Alinta Energy on Monday announced that it will go ahead with the 214MW Yandin wind farm, north of Perth, and build what will be the biggest wind farm in Western Australia, just beating the 207MW Collgar facility in the state’s wheat-belt.
Yandin has been on the cards for several years, and initially proposed by the development company Wind Prospect, but Alinta has finally given the go-ahead and appointed Vestas – the world’s leading wind turbine manufacturer – to be the engineering, procurement and construction partner.
The Yandin wind farm will comprise 51 of Vestas’ 4.2 MW turbines and will deliver a capacity factor of around 50 per cent, putting it at or near the peak of Australian wind farms.
It has planning approval to install 90 turbines, but has so far just chosen to use the best sites. The wind resource – mostly from the famous “Fremantle Doctor” has reasonably reliable and predictable.
It is located near the town of Dandaragan, around 175km north of Perth, in the heart of the state’s so-called “mid west”, which is rich in both wind and solar resources.
The project is expected to cost approximately $400 million and will generate around 150 jobs during construction. It could add solar at a later date, joining other projects where wind and solar are co-located.

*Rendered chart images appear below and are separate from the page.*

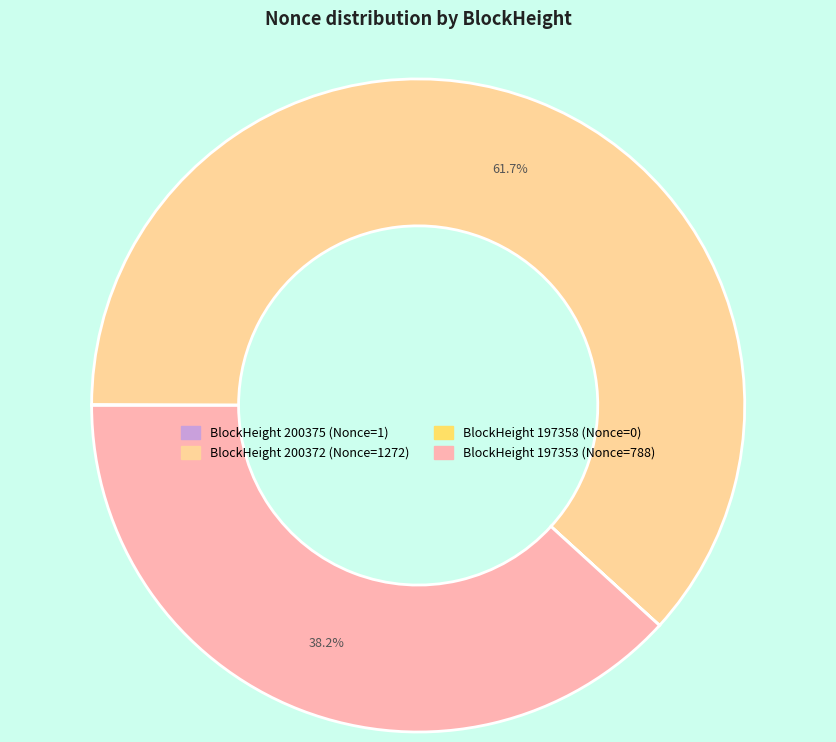

Is there a majority slice in this chart?

Yes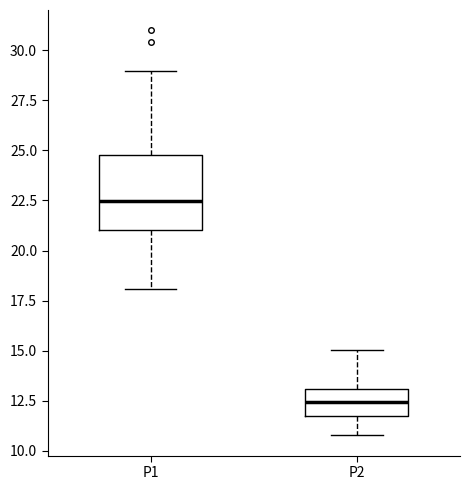

Reading left to right, read every box against the y-axis: the position of its median line, the range the box covers, and the ends of its whiskers. The values are not printed on the chart, so give them approximately, as read against the axis.

P1: median 22.5, box 21.0 to 25.0, whiskers 18.0 to 29.0
P2: median 12.5, box 11.5 to 13.0, whiskers 11.0 to 15.0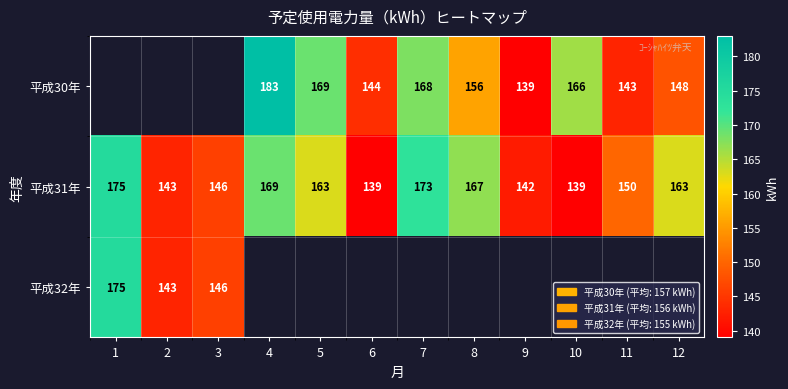

Is the value of 平成32年 at 3 greater than the value of 平成31年 at 6?

Yes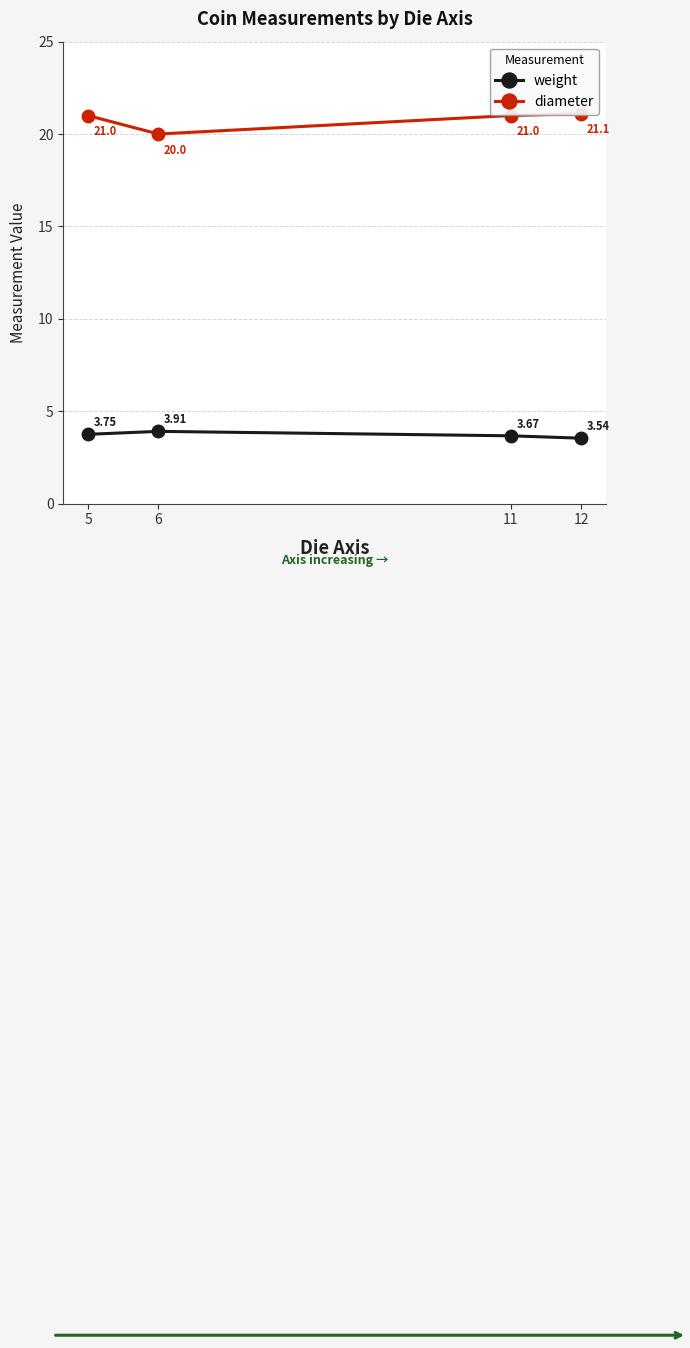

Reading right to left, list all the values displayed in this chart.

weight: 12=3.5	11=3.7	6=3.9	5=3.8
diameter: 12=21.1	11=21.0	6=20.0	5=21.0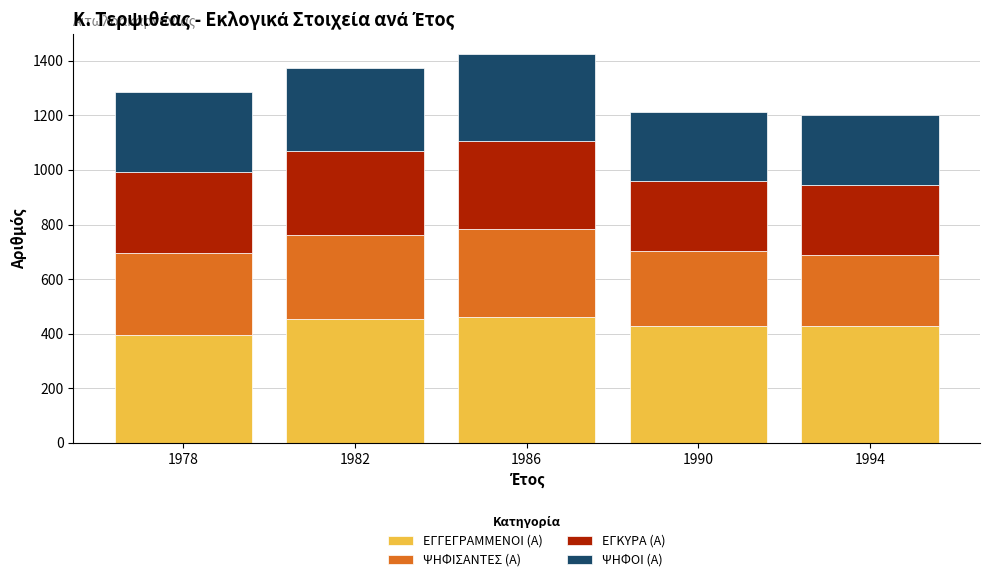

What is the highest value of the ΕΓΓΕΓΡΑΜΜΕΝΟΙ (Α) series?

462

Alinta last year called for tenders for up to 1,000MW of wind and solar projects, and was swamped with more than 100 different proposals. Three of these targeting the NSW market have now been shortlisted, with an announcement on the first expected in the next few months.
This Yandin wind farm is a separate deal, as it will satisfy its own electricity requirement and be used to grow its commercial and industrial portfolio. Alinta says it will deliver a reduction in its overall electricity costs, but won’t say how much.
“It’s fair to say that it gives us a reasonable return that you would expect to be making on a $400 million investment,” head of merchant energy Ken Woolley told RenewEconomy in an interview.
The company is also looking at large scale solar farms and a new battery storage project to help power new developments in the Pilbara iron ore province.
Alinta’s head of merchant energy Ken Woolley said the wind farm will give Alinta, which is challenging the state-based utilities in trying to carve a significant share of the state’s retail market, with a “considerable supply” of affordable renewable power.
“This is Alinta Energy’s first direct investment in a renewable project, and we’re thrilled to do it here in our home state of WA,” Woolley said in an earlier statement.
“Yandin will drive more affordable and cleaner energy for us, and with our gas-fired power stations it will also help us use gas more efficiently. That’ll be good for us, our customers and the environment.
Peter Cowling, the head of sales for Vestas in Australia and New Zealand, said the company saw “enormous potential” for wind energy in W.A.
“The high-quality wind resource in the region means the wind farm’s long-term capacity factor is projected to be around 50 per cent,” he said in a statement.
The wind farm will connect to Western Power’s 330 kV electricity network via a new 10 km transmission line and terminal station that will be built, owned and operated by Western Power.
Vestas will operate and maintain the wind farm from completion of construction under a long-term service agreement.